Matematik Öğretmeninin 10 Altın kuralı
“Matematik Öğretme” nin gayret , fedakarlık isteyen bir vazife olduğunu kabul etmeli ve her gün kendini yenileyerek öğrencilere “Daha ne
“Matematik Öğretme” nin gayret , fedakarlık isteyen bir vazife olduğunu kabul etmeli ve her gün kendini yenileyerek öğrencilere “Daha ne verebilirim ?” düşüncesi içinde olmalısınız.

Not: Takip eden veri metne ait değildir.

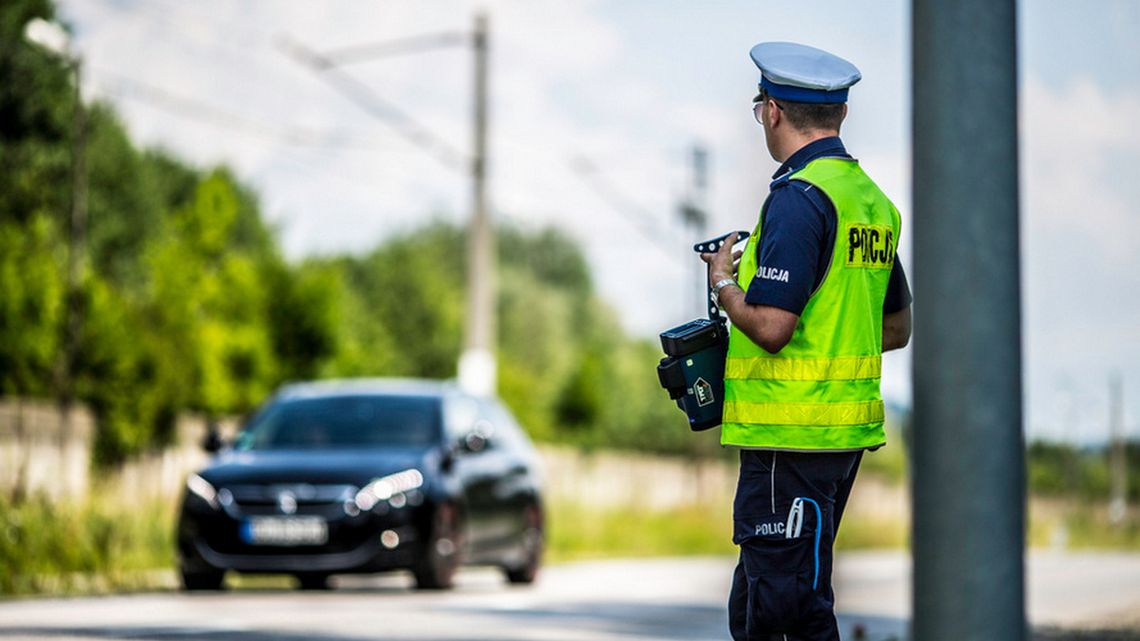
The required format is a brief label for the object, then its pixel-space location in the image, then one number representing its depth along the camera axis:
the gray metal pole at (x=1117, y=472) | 92.46
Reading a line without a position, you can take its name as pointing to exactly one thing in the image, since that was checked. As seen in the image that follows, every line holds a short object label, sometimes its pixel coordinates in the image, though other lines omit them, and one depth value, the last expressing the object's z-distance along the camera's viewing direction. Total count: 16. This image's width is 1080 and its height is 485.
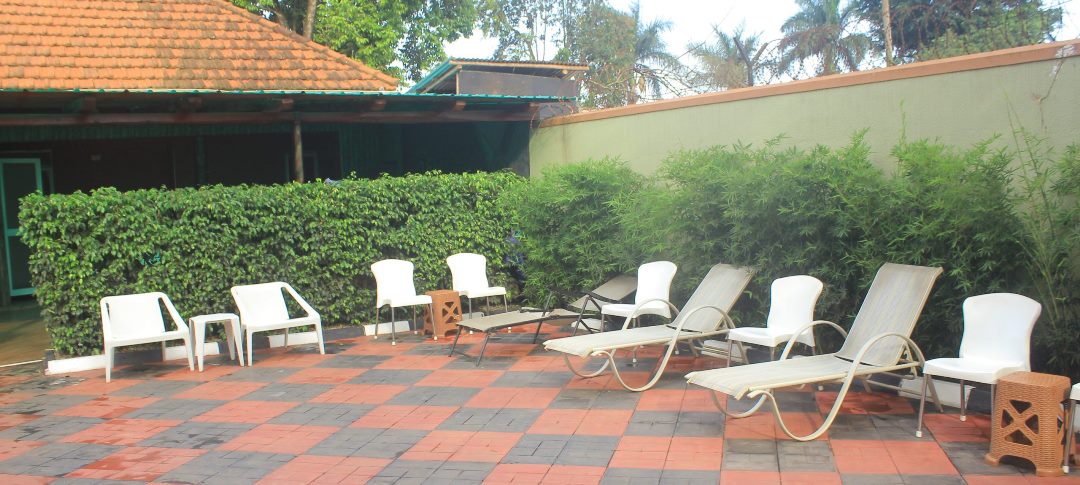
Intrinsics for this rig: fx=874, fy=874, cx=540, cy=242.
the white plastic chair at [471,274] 10.11
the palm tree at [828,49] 16.85
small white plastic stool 8.24
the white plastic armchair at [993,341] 5.15
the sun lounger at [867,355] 5.25
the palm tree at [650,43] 36.75
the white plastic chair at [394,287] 9.49
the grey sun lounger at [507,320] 8.05
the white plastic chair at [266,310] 8.43
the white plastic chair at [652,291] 8.00
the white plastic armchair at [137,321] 7.92
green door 12.50
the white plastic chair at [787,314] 6.49
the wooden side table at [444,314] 9.52
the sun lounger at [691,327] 6.66
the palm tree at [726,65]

Bazı öğrencilerin matematiği “öcü” gibi gördüğünü ve ya sevmediğini kabul etmeli ve olabildiğince anlayışlı, şefkatli yaklaşmalısınız.
Öğrencilerinizin sizin nezdinizdeki değerlerinin matematik dersindeki başarılarıyla ilgili olmadığını hissettirmelisiniz.
Her bir öğrencinizin sorusuna saygı duymalısınız ki onlardan saygı görebilesiniz.
Farklı şekillerde yaklaşarak ” Anlamadım” ifadesini “Anladım” ifadesine dönüştürmeye uğraşmalısınız.
Birbirinden farklı öğrenme kapasitesi ve yöntemleri olan öğrencilere hitap edecek ders anlatma teknikleri geliştirmelisiniz.
Özel çalışmaya ihtiyacı olan öğrencileri belirleyip bunların takibini yapmalısınız.
Sınıfta “Anladınız mı?” diye sormak yerine, her bir öğrencinin ne bilip bilmediğini belirlemeye çalışmalısınız. Özellikle dersi bitirmeden önce öğrencilerinize soracağınız güzel hazırlanmış bir kaç soru ile o günkü dersinizin verimini ölçme imkanınız olabilir.
Öğrencideki sorumluluk ve disiplin anlayışının gelişmesi öğretmenin davranışlarıyla bağlantılı olduğundan, öğrencilere günlük ödev verilmeli ve takibi yapılmalı, ayrıca sürpriz sınavlar yapılarak öğrencinin derse her zaman hazırlıklı gelmesi sağlanmalı
Öğrencilere dönem ödevi olarak “son 10 yılın öss soruları ve çözümleri” gibi araştırma ve düşünmeye yönelik olmayan ödevler vermek yerine onların düşünme yeteneklerini geliştirecek ve matematiğe karşı tavırlarını kökten etkileyecek ödev konuları belirleyip bunlar üzerinde çalışmalarını sağlamalı, ve onların kapasitelerinin üsütünde ve ya altında ödev verilmemeli. Grup çalışması yapabilecekleri ödevler vererek takım ruhu oluşmasını sağlamalı.